Muhammad Yasir, Adiyoga Priyambodo

Kamis, 23 April 2026 | 16:52 WIB
Kerja 36 Jam hingga Tidur di Lorong, Kasatpol PP DKI: 35 Anggota Saya Meninggal Dalam Setahun!
Kepala Satuan Polisi Pamong Praja (Kasatpol PP) DKI Jakarta, Satriadi Gunawan. [Suara.com/ Adiyoga]
  • Kasatpol PP DKI Jakarta melaporkan 35 personelnya meninggal dunia selama setahun terakhir akibat beban kerja sangat ekstrem.
  • Kekurangan jumlah personel di kelurahan memicu durasi kerja hingga 36 jam tanpa didukung fasilitas istirahat yang layak.
  • Kondisi kerja tersebut menyebabkan penurunan kesehatan fisik dan stabilitas emosi anggota, sehingga memerlukan perbaikan sistem serta sarana.

Suara.com - Kepala Satuan Polisi Pamong Praja (Kasatpol PP) DKI Jakarta, Satriadi Gunawan, mengungkapkan fakta memprihatinkan mengenai kondisi para personelnya di lapangan.

Dalam kurun waktu hampir setahun menjabat, Satriadi mencatat puluhan anggotanya
telah meninggal dunia saat masih aktif bertugas.

"Saya menjadi Kasatpol PP hampir setahun.
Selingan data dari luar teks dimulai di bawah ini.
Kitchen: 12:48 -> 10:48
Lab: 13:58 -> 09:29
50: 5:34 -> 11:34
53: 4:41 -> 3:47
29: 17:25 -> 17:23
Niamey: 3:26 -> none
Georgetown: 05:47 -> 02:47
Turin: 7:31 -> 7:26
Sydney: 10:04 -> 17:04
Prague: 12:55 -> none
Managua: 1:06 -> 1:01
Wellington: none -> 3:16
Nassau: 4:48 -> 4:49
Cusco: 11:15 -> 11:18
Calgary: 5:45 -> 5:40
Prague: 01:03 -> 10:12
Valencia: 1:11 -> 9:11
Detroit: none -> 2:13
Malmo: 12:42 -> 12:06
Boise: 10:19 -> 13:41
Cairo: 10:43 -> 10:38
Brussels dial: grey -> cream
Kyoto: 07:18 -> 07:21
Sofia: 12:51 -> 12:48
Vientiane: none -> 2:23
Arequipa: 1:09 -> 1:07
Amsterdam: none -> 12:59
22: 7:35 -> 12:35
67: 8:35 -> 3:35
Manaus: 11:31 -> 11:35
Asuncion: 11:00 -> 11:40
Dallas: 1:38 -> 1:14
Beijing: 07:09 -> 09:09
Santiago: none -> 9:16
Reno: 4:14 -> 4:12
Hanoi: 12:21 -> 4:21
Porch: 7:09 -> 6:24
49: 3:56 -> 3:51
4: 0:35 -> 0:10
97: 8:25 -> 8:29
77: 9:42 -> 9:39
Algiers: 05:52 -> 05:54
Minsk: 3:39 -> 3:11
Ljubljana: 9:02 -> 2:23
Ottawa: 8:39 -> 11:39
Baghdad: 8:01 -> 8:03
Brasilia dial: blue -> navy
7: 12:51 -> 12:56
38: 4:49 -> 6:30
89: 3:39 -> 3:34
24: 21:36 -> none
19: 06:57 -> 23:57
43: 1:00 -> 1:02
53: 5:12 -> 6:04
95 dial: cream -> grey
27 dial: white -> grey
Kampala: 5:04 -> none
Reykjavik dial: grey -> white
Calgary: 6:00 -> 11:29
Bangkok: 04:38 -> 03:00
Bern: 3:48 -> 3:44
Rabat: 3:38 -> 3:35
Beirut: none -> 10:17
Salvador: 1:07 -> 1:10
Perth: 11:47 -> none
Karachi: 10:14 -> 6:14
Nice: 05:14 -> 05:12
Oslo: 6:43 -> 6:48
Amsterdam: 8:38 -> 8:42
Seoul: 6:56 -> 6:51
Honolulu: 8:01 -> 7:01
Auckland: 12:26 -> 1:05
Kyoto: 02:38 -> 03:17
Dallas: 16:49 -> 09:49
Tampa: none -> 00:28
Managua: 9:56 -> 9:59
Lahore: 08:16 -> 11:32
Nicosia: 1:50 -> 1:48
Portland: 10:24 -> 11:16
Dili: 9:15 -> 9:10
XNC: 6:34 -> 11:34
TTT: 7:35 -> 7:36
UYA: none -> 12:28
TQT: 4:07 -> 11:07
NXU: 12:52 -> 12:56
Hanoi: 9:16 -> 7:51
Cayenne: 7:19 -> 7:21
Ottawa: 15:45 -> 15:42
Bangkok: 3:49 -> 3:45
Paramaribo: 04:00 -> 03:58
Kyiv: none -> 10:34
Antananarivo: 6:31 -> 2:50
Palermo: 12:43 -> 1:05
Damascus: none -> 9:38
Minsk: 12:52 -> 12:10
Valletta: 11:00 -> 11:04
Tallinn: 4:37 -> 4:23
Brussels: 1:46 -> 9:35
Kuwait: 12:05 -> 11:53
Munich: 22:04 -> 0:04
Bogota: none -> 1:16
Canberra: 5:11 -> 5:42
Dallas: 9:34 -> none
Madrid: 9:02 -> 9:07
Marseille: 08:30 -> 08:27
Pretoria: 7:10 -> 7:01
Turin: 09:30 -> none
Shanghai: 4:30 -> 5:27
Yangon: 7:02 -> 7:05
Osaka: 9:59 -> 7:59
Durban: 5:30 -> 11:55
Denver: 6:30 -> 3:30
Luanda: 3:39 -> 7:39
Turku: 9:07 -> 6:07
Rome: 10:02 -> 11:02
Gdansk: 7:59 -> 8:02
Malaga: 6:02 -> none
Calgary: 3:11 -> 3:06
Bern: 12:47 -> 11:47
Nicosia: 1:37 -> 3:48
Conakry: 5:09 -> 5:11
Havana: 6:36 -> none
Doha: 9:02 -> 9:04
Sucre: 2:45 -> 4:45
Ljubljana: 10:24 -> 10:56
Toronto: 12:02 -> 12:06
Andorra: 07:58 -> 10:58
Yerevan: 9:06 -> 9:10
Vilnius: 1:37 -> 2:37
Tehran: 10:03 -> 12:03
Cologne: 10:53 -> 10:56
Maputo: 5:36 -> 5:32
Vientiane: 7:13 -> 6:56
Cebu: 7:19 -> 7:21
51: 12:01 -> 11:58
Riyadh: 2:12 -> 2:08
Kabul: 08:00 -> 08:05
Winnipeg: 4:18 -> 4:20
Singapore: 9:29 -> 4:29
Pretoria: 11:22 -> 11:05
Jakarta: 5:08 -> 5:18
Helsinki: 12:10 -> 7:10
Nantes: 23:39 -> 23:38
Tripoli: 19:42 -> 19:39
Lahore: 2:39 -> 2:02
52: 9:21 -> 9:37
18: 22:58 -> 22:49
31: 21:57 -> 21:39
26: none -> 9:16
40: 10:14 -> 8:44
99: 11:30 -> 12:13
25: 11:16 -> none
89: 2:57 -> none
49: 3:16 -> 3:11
Sudah hampir anggota saya 35 orang meninggal dunia," ujarnya di Rapat Komisi A DPRD DKI Jakarta, Kamis (23/4/2026).

Satriadi menjelaskan, angka kematian yang tinggi bukan disebabkan faktor kepemimpinan, melainkan karena kondisi kerja yang ekstrem.

Jumlah personel yang gugur menurutnya, bahkan hampir menyamai catatan pada tahun sebelumnya yang mencapai 42 jiwa.

"Jadi, memang bukan karena Kasatnya, tapi karena memang kondisionalnya, beban kerja dan sarana
prasarananya yang luar biasa," jelas Satriadi.

Pasukan Satpol PP DKI Jakarta menggelar apel jelang pengamanan Nataru 2025/2026). (Foto: Dok Satpol PP DKI Jakarta)
Pasukan Satpol PP DKI Jakarta menggelar apel jelang pengamanan Nataru 2025/2026). (Foto: Dok Satpol PP DKI Jakarta)

Eksistensi personel Satpol PP di tingkat kewilayahan pun dinilai sangat terbatas, sehingga memicu terjadinya jam kerja yang tidak manusiawi.

Keterbatasan jumlah sumber daya manusia di setiap kantor kelurahan memaksa para
petugas untuk berjaga melebihi batas kemampuan fisik mereka.

"Anggota Satpol PP itu ada yang sampai kerja sampai 36 jam, karena jumlah personilnya sedikit. Anggota Satpol PP di setiap kelurahan itu hanya berjumlahnya sekitar 7-10 orang. Beban kerja dengan jumlah personilnya tidak sebanding. Apalagi tidak ada tempat istirahat yang cukup, yang mumpuni di kantor kelurahan," ungkap Satriadi.

Selain durasi kerja yang panjang, ia juga menyoroti ketiadaan fasilitas pendukung yang layak bagi anggotanya yang bertugas selama 24 jam.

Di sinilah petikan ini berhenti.